══ Provided data ══
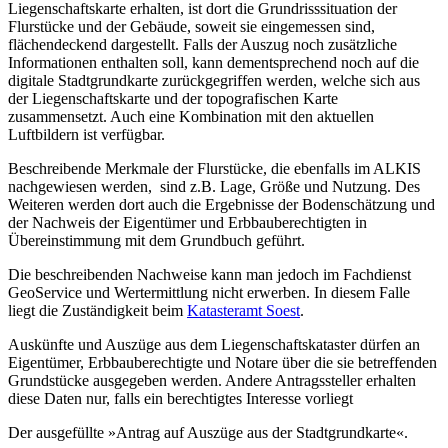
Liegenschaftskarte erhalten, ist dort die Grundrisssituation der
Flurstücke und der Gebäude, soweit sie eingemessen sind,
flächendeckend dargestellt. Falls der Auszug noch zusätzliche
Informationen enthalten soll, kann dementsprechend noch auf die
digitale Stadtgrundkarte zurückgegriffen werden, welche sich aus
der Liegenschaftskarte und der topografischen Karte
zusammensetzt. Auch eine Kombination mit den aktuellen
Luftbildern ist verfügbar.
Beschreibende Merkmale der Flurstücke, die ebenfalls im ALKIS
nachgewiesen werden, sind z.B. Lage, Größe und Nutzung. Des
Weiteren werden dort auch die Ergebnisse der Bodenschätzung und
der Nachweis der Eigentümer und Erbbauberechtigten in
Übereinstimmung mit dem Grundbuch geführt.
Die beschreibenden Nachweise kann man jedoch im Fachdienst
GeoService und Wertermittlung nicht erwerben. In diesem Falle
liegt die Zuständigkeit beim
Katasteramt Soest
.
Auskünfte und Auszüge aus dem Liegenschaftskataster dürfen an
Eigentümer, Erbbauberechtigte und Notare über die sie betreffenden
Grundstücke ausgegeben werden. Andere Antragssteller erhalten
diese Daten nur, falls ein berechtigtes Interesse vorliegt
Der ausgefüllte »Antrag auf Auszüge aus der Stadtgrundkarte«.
═══
══ Provided data ══
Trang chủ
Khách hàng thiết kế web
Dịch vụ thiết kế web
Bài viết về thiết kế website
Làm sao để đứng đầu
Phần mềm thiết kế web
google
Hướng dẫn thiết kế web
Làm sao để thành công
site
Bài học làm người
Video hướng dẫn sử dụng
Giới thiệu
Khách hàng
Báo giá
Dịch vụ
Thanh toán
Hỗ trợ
═══
══ Provided data ══
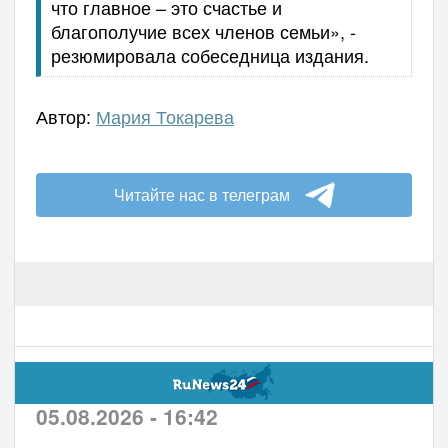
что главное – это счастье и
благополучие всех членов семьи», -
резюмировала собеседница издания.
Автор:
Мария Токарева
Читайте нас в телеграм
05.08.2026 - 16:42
═══
_What to work on_
Wherever a line of the listing above contains the string "werden", copy that line.

_Answer section_
digitale Stadtgrundkarte zurückgegriffen werden, welche sich aus
nachgewiesen werden, sind z.B. Lage, Größe und Nutzung. Des
Weiteren werden dort auch die Ergebnisse der Bodenschätzung und
Grundstücke ausgegeben werden. Andere Antragssteller erhalten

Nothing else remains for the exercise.